Source excerpt
────────────────

Hi, I don't think Win XP will set up a partition for you, you would have to obtain a program like I did called "Partition Magic" to do it for you. I think since your wondering about a partition, that you too want to install Win XP in the same way that i'm gonna were it will not touch what OS you already use...

I'm sure one of the other (XP Experienced) senior members here will be able to tell you in greater detail, since I'm still about to try this for myself.


----------



## brindle (Jun 14, 2002)

I have been leary of installing it cause I don't want to lose 98se. I can partition c myself but am lost after that. Hope you get many more responces to this post, many I assuse are interested..thanks for your reply.
brett


----------



## Wogster (Jan 16, 2003)

Hi Brindle,
I've partitiioned my old HDD (a smaler 8 gig), but never the one I'm presently using, I too am capable of that. I have a 15 gig now, I wish it was bigger but it's all my MB can handle. I was told that I should split it up into 3 equal drives...

C 5 gigs for Win98 (Not loosing any existing files).

D 5 gigs for Win XP Pro (a new full install).

E 5 gigs for files only (which the 2 can share)
Programs and stuff.

Your cd-rom, dvd-rom, burner or whatever will carey it drive letter after these.... E:, F:, G:, etc...etc. Just make sure you have backed up all your existing files (recovery disk), before proceeding. I will probley do all mine during the March break, I'll have more time there as.

I too was scared to upgrade my Win98, in fear of messing up what is already a stable OS for me too. I would suppose once you have partitoned number 3, you should transfer your original files from number 1 to drive E: and excecuting them from the new OS after boot-up. Hope this will help you too.

────────────────

Task objective
Rewrite the partitioning thread from "## Wogster (Jan" up to and including "new full install).", replacing "Win98" with "Windows 98". The rows that come next are separate material, unrelated to the partitioning thread.

────────────────

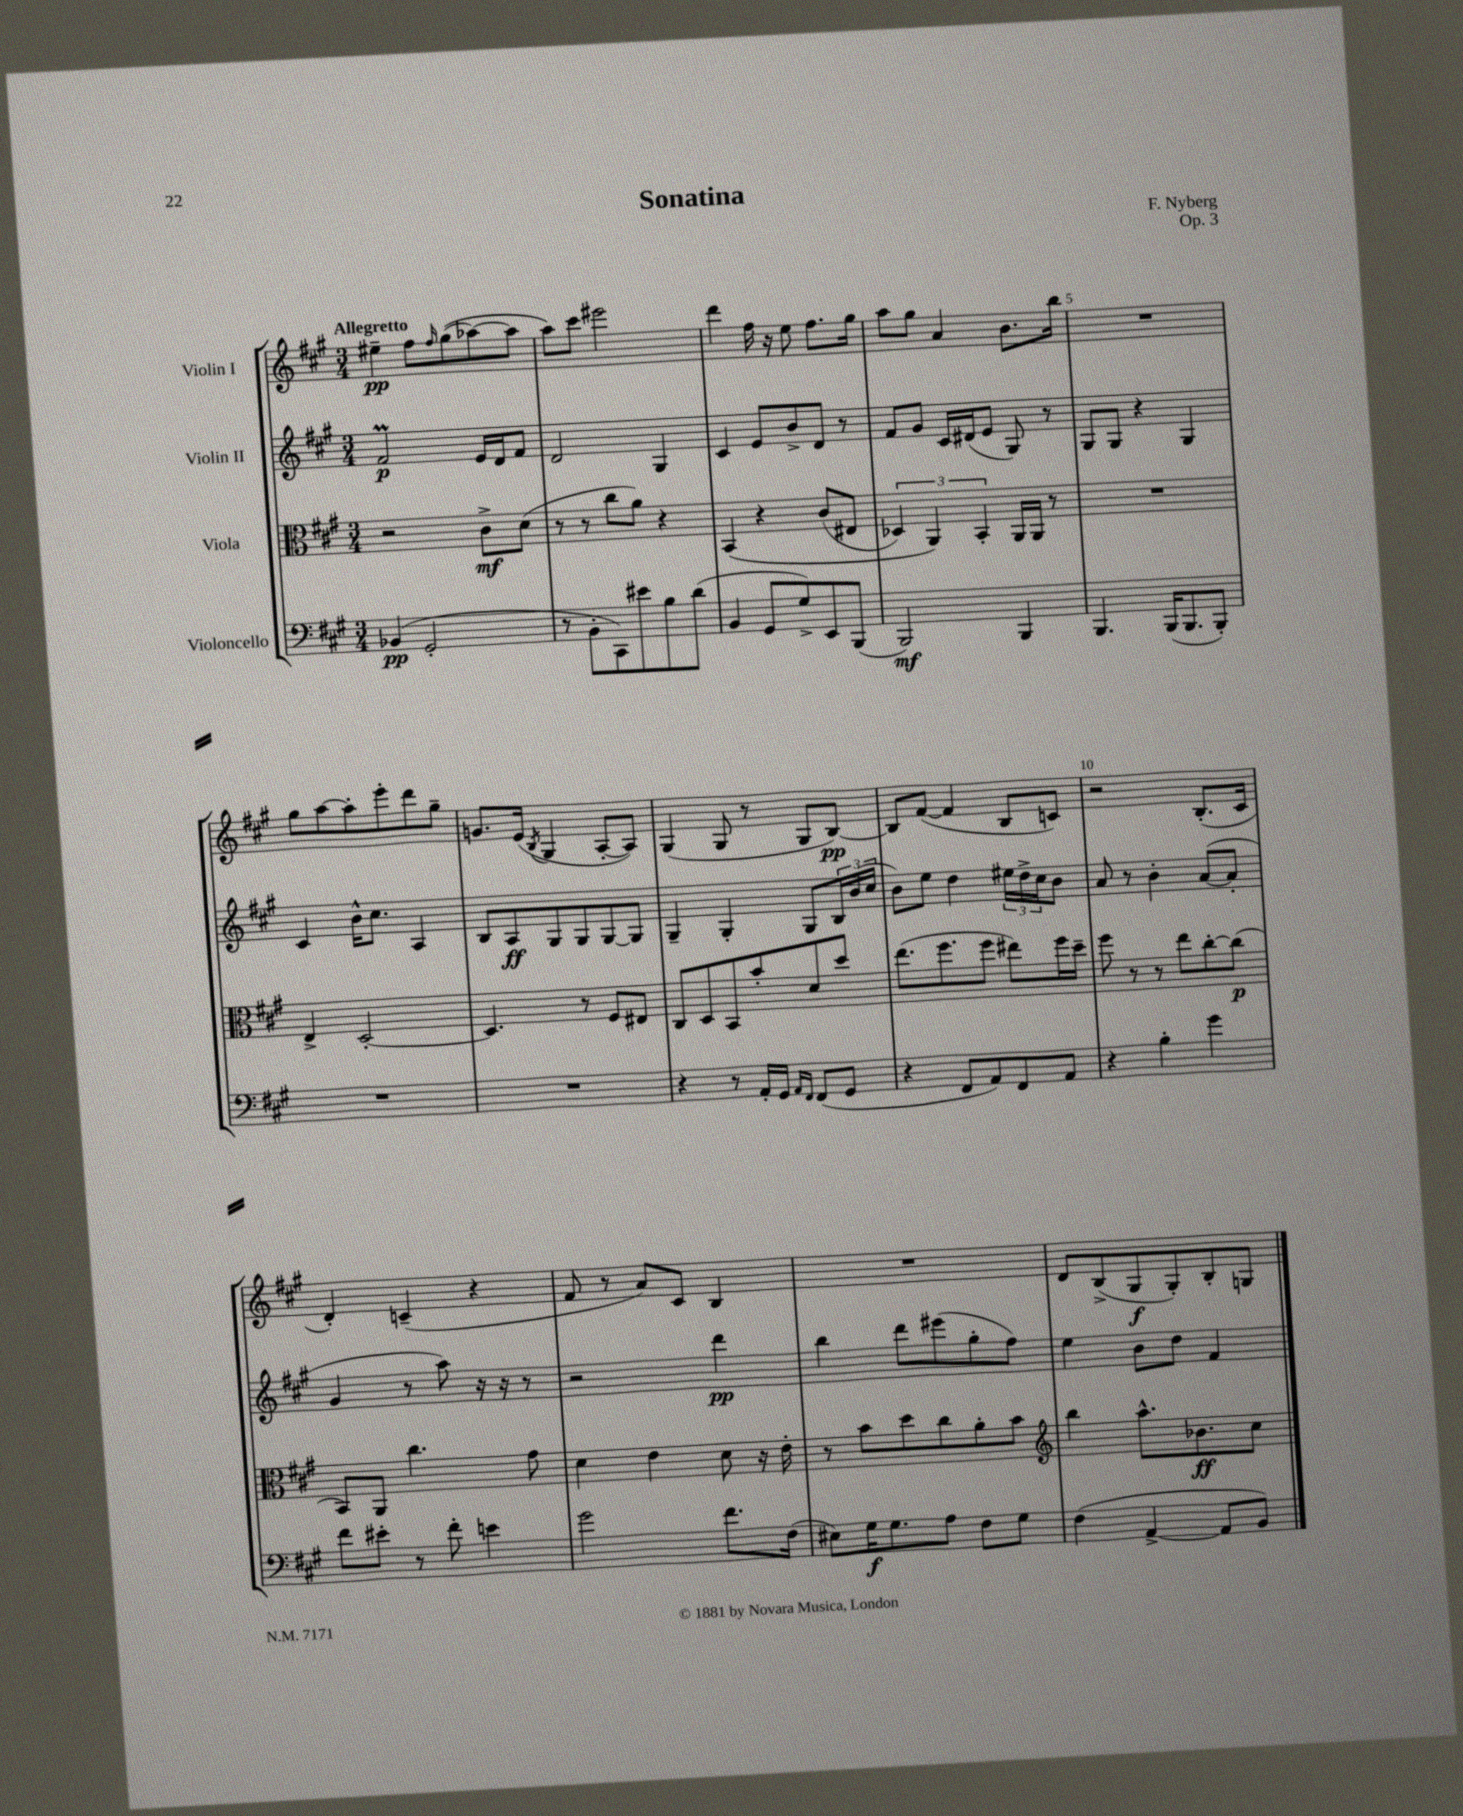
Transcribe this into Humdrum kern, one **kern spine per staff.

**kern	**dynam	**kern	**dynam	**kern	**dynam	**kern	**dynam
*part4	*part4	*part3	*part3	*part2	*part2	*part1	*part1
*staff4	*staff4	*staff3	*staff3	*staff2	*staff2	*staff1	*staff1
*I"Violoncello	*	*I"Viola	*	*I"Violin II	*	*I"Violin I	*
*clefF4	*	*clefC3	*	*clefG2	*	*clefG2	*
*k[f#c#g#]	*	*k[f#c#g#]	*	*k[f#c#g#]	*	*k[f#c#g#]	*
*M3/4	*	*M3/4	*	*M3/4	*	*M3/4	*
=1	=1	=1	=1	=1	=1	=1	=1
!	!	!	!	!	!	!LO:TX:a:B:t=Allegretto	!
(4BB-X/	pp	2r	.	2f#M/	p	4ee#X~\	pp
2GG#'/	.	.	.	.	.	8ff#\L	.
.	.	.	.	.	.	16qqff#/	.
.	.	.	.	.	.	((8gg#\	.
.	.	8c#^\L	mf	16e/LL	.	[8aa-X\)	.
.	.	.	.	16d/J	.	.	.
.	.	(8d\J	.	8f#/J	.	8aa-\J]	.
=2	=2	=2	=2	=2	=2	=2	=2
8r	.	8r	.	2d/	.	8aa\L)	.
8BB'\L	.	8r	.	.	.	8ccc#\J	.
8CC#\)	.	8cc#\L	.	.	.	2eee#X\	.
8e#X\	.	8a\J)	.	.	.	.	.
8B\	.	4r	.	4G#/	.	.	.
(8d\J	.	.	.	.	.	.	.
=3	=3	=3	=3	=3	=3	=3	=3
4BB/	.	(4BB/	.	4c#/	.	4ddd\	.
8GG#/L	.	4r	.	8e/L	.	16ff#\	.
.	.	.	.	.	.	16r	.
8G#^/)	.	.	.	8b^/	.	8ee\	.
8EE/	.	(8c#/L	.	8d/J	.	8.ff#\L	.
(8BBB/J	.	8E#X/J	.	8r	.	.	.
.	.	.	.	.	.	16gg#\Jk	.
=4	=4	=4	=4	=4	=4	=4	=4
2BBB/)	mf	6D-X/)	.	8f#/L	.	8aa\L	.
.	.	.	.	8g#/J	.	8gg#\J	.
.	.	6AA/)	.	.	.	.	.
.	.	.	.	16c#/LL	.	4a/	.
.	.	.	.	(16d#X/J	.	.	.
.	.	6BB'/	.	.	.	.	.
.	.	.	.	8e/J	.	.	.
4BBB/	.	16AA/LL	.	8G#/)	.	8.b\L	.
.	.	16AA/JJ	.	.	.	.	.
.	.	8r	.	8r	.	.	.
.	.	.	.	.	.	16bb\Jk	.
=5	=5	=5	=5	=5	=5	=5	=5
4.BBB/	.	2.r	.	8G#/L	.	2.r	.
.	.	.	.	8G#/J	.	.	.
.	.	.	.	4r	.	.	.
(16BBB/KL	.	.	.	.	.	.	.
8.BBB/	.	.	.	.	.	.	.
.	.	.	.	4G#/	.	.	.
8BBB'/J)	.	.	.	.	.	.	.
!!LO:LB:g=z
=6	=6	=6	=6	=6	=6	=6	=6
2.r	.	4E^/	.	4c#/	.	8gg#\L	.
.	.	.	.	.	.	[8aa\	.
.	.	[2D'/	.	16b^^\KL	.	8aa'\]	.
.	.	.	.	8.cc#\J	.	.	.
.	.	.	.	.	.	8eee'\	.
.	.	.	.	4A/	.	8ddd\	.
.	.	.	.	.	.	8gg#~\J	.
=7	=7	=7	=7	=7	=7	=7	=7
2.r	.	4.D/]	.	8B/L	.	8.gn/L	.
.	.	.	.	8A/	ff	.	.
.	.	.	.	.	.	(16e/Jk	.
.	.	.	.	.	.	8qB/	.
.	.	.	.	8G#/	.	4G#/	.
.	.	8r	.	8G#/	.	.	.
.	.	8F#/L	.	[8G#/	.	[8A'/L	.
.	.	8E#X/J	.	8G#/J]	.	8A/J])	.
=8	=8	=8	=8	=8	=8	=8	=8
4r	.	8C#/L	.	4G#~/	.	(4G#/	.
.	.	8D/	.	.	.	.	.
8r	.	8BB/	.	4G#'/	.	8G#/	.
16AA'/LL	.	8b'/	.	.	.	8r	.
16GG#/JJ	.	.	.	.	.	.	.
16qqAA/LL	.	.	.	.	.	.	.
16qqFF#/JJ	.	.	.	.	.	.	.
(8FF#/L	.	8d/	.	8G#/L	.	8G#/L	.
8GG#/J	.	8dd/J	.	24B/L	.	[8B/J)	pp
.	.	.	.	(24b/	.	.	.
.	.	.	.	24cc#/JJ	.	.	.
=9	=9	=9	=9	=9	=9	=9	=9
4r	.	(8.ee\L	.	8b\L)	.	8B/L]	.
.	.	.	.	8ee\J	.	([8f#/J	.
.	.	8.ff#\	.	.	.	.	.
8FF#/L	.	.	.	4dd\	.	4f#/]	.
8AA/)	.	8ff#\J	.	.	.	.	.
8FF#/	.	8ee#X\L)	.	24ee#X\LL	.	8B/L	.
.	.	.	.	24dd^\	.	.	.
.	.	.	.	24cc#\J	.	.	.
8AA/J	.	16ff#\L	.	8b\J	.	8cn/J)	.
.	.	16dd~\JJ	.	.	.	.	.
=10	=10	=10	=10	=10	=10	=10	=10
4r	.	8ff#\	.	8a/	.	2r	.
.	.	8r	.	8r	.	.	.
4B'\	.	8r	.	4b'\	.	.	.
.	.	8ee\L	.	.	.	.	.
4g#\	.	[8cc#'\	.	([8a/L	.	(8.B'/L	.
.	.	(8cc#\J]	p	8a'/J]	.	.	.
.	.	.	.	.	.	16c#/Jk	.
!!LO:LB:g=z
=11	=11	=11	=11	=11	=11	=11	=11
8f#\L	.	8BB/L)	.	4g#/	.	4d'/)	.
8e#X'\J	.	8AA/J	.	.	.	.	.
8r	.	4.cc#\	.	8r	.	(4cn~/	.
8f#'\	.	.	.	8aa\)	.	.	.
4en\	.	.	.	16r	.	4r	.
.	.	.	.	16r	.	.	.
.	.	8g#\	.	8r	.	.	.
=12	=12	=12	=12	=12	=12	=12	=12
2g#\	.	4d\	.	2r	.	8f#/	.
.	.	.	.	.	.	8r	.
.	.	4e\	.	.	.	8a/L)	.
.	.	.	.	.	.	8c#/J	.
8.f#\L	.	8d\	.	4ddd\	pp	4B/	.
.	.	16r	.	.	.	.	.
(16F#\Jk	.	16e'\	.	.	.	.	.
=13	=13	=13	=13	=13	=13	=13	=13
8E#X\L)	.	8r	.	4bb\	.	2.r	.
16G#\K	f	8b\L	.	.	.	.	.
8.G#\	.	.	.	.	.	.	.
.	.	8dd\	.	8ddd\L	.	.	.
8A\J	.	8cc#\	.	(8eee#X\	.	.	.
8F#\L	.	8a'\	.	8gg#'\	.	.	.
8G#\J	.	8b\J	.	8ff#\J)	.	.	.
=14	=14	=14	=14	=14	=14	=14	=14
*	*	*clefG2	*	*	*	*	*
(4F#\	.	4bb\	.	4ee\	.	8d/L	.
.	.	.	.	.	.	(8B^/	.
[4AA^/	.	8.aa^^\L	.	8b\L	.	8G#/	f
.	.	.	.	8dd\J	.	8G#'/)	.
.	.	8.b-X\	ff	.	.	.	.
8AA/L]	.	.	.	4f#/	.	8B'/	.
8BB/J)	.	8cc#\J	.	.	.	8Gn/J	.
==	==	==	==	==	==	==	==
*-	*-	*-	*-	*-	*-	*-	*-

────────────────

Exercise solution
## Wogster (Jan 16, 2003)

Hi Brindle,
I've partitiioned my old HDD (a smaler 8 gig), but never the one I'm presently using, I too am capable of that. I have a 15 gig now, I wish it was bigger but it's all my MB can handle. I was told that I should split it up into 3 equal drives...

C 5 gigs for Windows 98 (Not loosing any existing files).

D 5 gigs for Win XP Pro (a new full install).